Solo 48 horas después de que el Tribunal Supremo se saltara a la torera la ley de amnistía yendo claramente contra la voluntad del legislador, el Tribunal Constitucional, en este caso controlado por los socialistas, les está anulando o rebajando las penas a los dirigentes del PSOE andaluz condenados por el fraude de los ERE. En este lodazal llamado justicia, PP y PSOE se reparten los tribunales de manera impúdica y no acaba pasando nada. Unos titulares de periódico, unas declaraciones subidas de tono con acusaciones cruzadas y un poco más de descrédito de las instituciones españolas, aunque esto último parece importar más bien poco a todo el mundo. La gran pregunta nadie osa formulársela en Madrid y, al final, está en el centro del debate que no debería afectar solo a los catalanes al hablar de la ley de amnistía. ¿Puede el Tribunal Supremo ir contra la decisión del legislador y la voluntad de los representantes de la soberanía popular de conceder una amnistía a todos los implicados en los hechos del 1 de octubre de 2017?
Porque si se acepta esta premisa, no hay ley que se pueda sacar adelante si la justicia no está de acuerdo. Así de sencillo. Se argumenta, en voz baja, que si la ley hubiera estado mejor redactada, eso no habría pasado y el Tribunal Supremo no habría tenido más remedio que levantar las órdenes de detención de Puigdemont, Comín y Puig, así como cancelar la inhabilitación de Junqueras, Turull, Forcadell, Romeva y Dolors Bassa. Supongo que nadie puede pensar que los dirigentes independentistas y sus abogados son tan tontos como para acabárselo creyendo. Se puede utilizar este argumento como piel de plátano, para convencer al amplio bloque de ingenuos o de aquellos que siempre tienden a ver un punto de equidad cuando se trata de evaluar la actuación de la justicia española con los independentistas. Aquellos que ponen por delante frases como "es que lo que hicieron..." y olvidan que la amnistía no era un juicio sobre lo que hicieron, sino una reparación sobre el injusto castigo que tenían. Eso y nada más.
Dice el gobierno español que la ley de amnistía es clara y los jueces tienen que aplicarla. Tiene razón, aunque calle que para ellos, empezando por Pedro Sánchez, es un auténtico revolcón de dimensiones colosales. Ya sé que con un jugador de póquer como el presidente del gobierno también existe la posibilidad de que piense que ha hecho formalmente lo que ha podido y si no sale bien, tampoco le va mal. Con la autoestima tan alta que tiene, podrá explicar en petit comité que él es presidente desde el 2 de junio de 2018 —ya ha empezado su séptimo año— y los independentistas pasan el tiempo en la maraña judicial que ha tejido el estado español y que a cada paso que dan para intentar llegar a la meta, el final está dos pasos más allá.

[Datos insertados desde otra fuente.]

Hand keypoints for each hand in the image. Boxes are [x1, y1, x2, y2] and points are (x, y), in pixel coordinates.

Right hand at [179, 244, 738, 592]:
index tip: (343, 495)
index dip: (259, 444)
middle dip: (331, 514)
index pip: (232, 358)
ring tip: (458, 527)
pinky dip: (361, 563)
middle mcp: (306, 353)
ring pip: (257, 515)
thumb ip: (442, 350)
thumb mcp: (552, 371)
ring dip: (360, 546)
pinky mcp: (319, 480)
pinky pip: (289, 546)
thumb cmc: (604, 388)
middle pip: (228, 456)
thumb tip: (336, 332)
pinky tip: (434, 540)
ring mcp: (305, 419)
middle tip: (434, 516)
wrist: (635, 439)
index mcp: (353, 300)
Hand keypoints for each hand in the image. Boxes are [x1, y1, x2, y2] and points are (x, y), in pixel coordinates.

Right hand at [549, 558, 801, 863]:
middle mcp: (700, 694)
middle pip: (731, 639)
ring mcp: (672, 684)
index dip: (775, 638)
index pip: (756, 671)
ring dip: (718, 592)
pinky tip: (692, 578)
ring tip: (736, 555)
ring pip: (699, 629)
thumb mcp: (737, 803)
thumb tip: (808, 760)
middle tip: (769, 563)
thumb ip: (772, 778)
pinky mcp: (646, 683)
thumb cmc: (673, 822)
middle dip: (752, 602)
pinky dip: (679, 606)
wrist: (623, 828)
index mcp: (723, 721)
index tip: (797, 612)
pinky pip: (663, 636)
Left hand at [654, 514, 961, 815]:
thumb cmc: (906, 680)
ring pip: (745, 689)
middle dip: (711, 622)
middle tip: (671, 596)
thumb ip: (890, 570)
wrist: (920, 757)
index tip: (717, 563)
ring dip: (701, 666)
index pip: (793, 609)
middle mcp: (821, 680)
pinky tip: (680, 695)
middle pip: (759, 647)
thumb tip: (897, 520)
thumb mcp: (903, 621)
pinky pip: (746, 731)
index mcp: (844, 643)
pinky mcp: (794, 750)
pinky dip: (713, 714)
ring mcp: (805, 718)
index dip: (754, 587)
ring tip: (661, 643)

El Supremo lo ha dejado meridianamente claro: acordad lo que queráis que, al final, la decisión será mía
Una última reflexión: ya se debe poder decir que la ley de amnistía es el último fiasco de los acuerdos con el estado español. Se repite, a otro nivel, lo que ya sucedió con el Estatut: lo que se acuerda en las Cortes generales entre unos y otros, el Tribunal Supremo o el Tribunal Constitucional lo acaba trinchando. No hay una gran diferencia entre acordar las cosas o no, porque el final siempre es negativo. No tiene valor alguno el acuerdo político, ya que la justicia lo acabará rectificando y dejándolo en papel mojado. Que eso suceda, además, en plena investidura de un candidato a la presidencia de la Generalitat, acaba siendo un ejemplo más de la fiabilidad de los acuerdos que se puedan alcanzar. No sé muy bien, por ejemplo, quién se va a creer en Catalunya, más allá de los que necesiten creérselo, que el gobierno español va a llegar a una financiación singular de Catalunya o un concierto económico para facilitar la llegada de Salvador Illa al Palau de la Generalitat.

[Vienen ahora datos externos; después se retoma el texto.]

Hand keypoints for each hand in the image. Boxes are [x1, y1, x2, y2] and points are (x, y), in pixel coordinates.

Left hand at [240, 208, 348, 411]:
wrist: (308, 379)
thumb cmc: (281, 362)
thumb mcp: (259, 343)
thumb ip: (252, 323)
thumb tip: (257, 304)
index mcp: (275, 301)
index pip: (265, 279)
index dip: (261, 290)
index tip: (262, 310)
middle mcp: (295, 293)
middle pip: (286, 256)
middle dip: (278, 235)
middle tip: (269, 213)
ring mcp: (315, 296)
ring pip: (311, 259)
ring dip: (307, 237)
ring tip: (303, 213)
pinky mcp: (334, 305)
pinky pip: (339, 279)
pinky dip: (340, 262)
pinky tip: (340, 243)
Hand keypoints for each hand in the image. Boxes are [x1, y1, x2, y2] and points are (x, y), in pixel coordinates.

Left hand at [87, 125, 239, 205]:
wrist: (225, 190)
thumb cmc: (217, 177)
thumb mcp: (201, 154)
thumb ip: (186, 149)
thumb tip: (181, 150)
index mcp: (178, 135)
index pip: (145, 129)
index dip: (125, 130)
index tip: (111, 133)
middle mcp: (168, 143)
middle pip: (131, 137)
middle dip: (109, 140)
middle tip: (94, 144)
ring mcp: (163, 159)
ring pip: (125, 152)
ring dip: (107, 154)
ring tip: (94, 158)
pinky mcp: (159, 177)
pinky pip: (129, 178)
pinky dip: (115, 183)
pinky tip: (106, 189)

El Supremo lo ha dejado meridianamente claro: acordad lo que queráis que, al final, la decisión será mía. Y siempre acaba habiendo un camino para judicializarlo todo, como el tiempo ha demostrado. A lo mejor el mensaje que está enviando Madrid es que los acuerdos se han de hacer en otro palacio, porque con la Moncloa el final siempre es el mismo.